Hardware design source data »

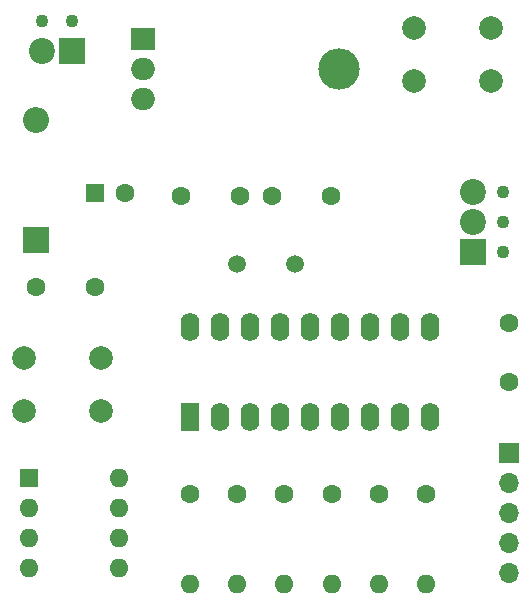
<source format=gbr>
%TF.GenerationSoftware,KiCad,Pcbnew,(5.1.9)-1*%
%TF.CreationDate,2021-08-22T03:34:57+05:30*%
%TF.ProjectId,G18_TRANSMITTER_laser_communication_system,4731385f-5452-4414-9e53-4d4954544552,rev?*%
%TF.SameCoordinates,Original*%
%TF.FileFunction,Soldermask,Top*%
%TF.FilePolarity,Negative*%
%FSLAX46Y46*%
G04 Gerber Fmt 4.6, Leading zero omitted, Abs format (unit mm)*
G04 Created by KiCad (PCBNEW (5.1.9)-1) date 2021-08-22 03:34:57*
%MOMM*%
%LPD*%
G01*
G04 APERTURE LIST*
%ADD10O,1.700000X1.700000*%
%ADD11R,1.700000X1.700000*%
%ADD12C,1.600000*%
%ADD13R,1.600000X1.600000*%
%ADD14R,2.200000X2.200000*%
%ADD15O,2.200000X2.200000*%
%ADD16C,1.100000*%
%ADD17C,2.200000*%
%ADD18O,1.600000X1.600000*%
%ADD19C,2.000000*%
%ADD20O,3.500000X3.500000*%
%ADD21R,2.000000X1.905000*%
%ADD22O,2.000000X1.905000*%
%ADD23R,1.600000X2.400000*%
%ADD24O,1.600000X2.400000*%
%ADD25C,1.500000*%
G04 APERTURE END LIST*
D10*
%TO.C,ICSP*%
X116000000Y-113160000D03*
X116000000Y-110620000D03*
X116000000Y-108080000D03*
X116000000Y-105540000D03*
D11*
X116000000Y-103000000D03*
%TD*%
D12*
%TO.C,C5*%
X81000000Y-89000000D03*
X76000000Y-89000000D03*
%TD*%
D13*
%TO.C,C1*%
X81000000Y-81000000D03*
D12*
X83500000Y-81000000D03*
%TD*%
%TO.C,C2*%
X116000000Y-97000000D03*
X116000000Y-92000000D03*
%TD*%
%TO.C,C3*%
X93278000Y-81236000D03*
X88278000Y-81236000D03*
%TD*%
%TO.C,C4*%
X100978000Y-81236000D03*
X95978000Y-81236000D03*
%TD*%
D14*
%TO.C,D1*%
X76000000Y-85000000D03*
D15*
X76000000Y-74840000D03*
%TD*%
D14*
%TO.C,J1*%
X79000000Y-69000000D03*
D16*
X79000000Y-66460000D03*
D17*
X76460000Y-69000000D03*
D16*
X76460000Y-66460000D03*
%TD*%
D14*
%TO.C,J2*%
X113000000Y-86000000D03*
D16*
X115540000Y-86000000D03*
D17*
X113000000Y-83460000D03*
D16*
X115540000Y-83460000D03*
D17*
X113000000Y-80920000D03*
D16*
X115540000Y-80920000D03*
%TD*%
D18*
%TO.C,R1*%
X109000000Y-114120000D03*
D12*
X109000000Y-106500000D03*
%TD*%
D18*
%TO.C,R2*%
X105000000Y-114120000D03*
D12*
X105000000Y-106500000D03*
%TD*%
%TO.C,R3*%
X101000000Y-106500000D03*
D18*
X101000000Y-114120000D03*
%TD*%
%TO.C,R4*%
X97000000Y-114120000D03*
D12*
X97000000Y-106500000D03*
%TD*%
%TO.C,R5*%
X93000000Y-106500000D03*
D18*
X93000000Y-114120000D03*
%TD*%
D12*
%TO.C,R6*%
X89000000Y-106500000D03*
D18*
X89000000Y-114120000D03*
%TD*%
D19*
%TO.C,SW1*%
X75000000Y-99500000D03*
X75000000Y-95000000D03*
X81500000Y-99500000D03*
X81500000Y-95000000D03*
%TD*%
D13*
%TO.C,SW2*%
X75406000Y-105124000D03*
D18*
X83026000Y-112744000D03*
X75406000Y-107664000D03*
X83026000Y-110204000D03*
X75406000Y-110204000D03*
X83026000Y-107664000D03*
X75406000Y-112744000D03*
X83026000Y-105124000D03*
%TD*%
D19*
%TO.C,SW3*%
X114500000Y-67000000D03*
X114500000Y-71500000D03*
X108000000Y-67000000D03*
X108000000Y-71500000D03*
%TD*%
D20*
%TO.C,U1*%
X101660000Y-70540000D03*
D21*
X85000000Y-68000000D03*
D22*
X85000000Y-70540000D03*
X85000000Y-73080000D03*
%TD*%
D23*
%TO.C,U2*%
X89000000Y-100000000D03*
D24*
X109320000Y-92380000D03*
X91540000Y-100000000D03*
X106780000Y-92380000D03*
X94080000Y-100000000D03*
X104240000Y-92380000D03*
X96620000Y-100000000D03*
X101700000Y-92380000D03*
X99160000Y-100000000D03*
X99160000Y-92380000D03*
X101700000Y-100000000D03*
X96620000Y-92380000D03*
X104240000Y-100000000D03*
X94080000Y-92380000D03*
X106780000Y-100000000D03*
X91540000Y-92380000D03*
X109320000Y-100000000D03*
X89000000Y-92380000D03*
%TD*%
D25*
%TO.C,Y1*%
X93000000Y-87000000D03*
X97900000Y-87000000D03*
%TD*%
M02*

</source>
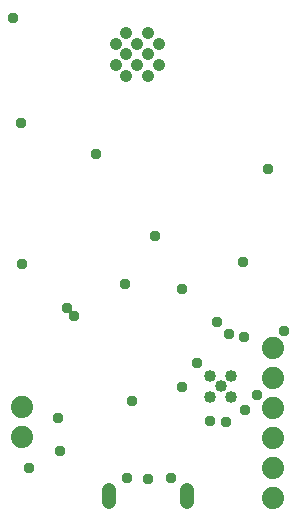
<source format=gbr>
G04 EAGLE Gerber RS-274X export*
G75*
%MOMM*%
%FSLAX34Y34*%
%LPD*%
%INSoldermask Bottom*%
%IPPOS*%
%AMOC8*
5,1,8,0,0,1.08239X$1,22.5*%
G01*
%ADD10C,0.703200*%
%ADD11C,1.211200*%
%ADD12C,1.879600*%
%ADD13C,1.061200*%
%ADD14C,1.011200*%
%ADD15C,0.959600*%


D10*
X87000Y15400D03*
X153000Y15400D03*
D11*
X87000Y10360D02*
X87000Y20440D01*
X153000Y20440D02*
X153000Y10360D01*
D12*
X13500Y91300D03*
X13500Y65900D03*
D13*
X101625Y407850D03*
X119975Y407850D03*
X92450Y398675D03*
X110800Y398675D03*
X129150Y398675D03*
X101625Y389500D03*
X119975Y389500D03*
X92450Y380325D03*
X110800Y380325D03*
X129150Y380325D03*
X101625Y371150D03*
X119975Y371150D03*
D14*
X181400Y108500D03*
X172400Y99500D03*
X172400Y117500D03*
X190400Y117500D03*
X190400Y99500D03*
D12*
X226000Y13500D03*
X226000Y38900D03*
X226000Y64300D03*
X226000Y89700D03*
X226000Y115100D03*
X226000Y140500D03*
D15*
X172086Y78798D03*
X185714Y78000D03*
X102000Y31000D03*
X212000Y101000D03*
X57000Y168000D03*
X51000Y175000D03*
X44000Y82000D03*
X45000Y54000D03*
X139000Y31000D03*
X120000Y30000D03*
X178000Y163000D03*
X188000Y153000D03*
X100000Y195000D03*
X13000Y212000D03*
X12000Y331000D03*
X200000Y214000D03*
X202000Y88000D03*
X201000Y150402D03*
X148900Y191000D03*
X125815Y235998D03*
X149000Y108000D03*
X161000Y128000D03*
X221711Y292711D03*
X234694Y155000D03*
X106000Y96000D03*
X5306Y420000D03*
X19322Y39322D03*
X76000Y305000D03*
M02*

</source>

PROBLEM » Both ends included, copy word for word the lines from the top of the entries above through the line with "G04 Gerber Fmt". No pictures.

WRITTEN ANSWER »
<source format=gbr>
%TF.GenerationSoftware,KiCad,Pcbnew,(5.1.9)-1*%
%TF.CreationDate,2021-08-22T03:34:57+05:30*%
%TF.ProjectId,G18_TRANSMITTER_laser_communication_system,4731385f-5452-4414-9e53-4d4954544552,rev?*%
%TF.SameCoordinates,Original*%
%TF.FileFunction,Soldermask,Top*%
%TF.FilePolarity,Negative*%
%FSLAX46Y46*%
G04 Gerber Fmt 4.6, Leading zero omitted, Abs format (unit mm)*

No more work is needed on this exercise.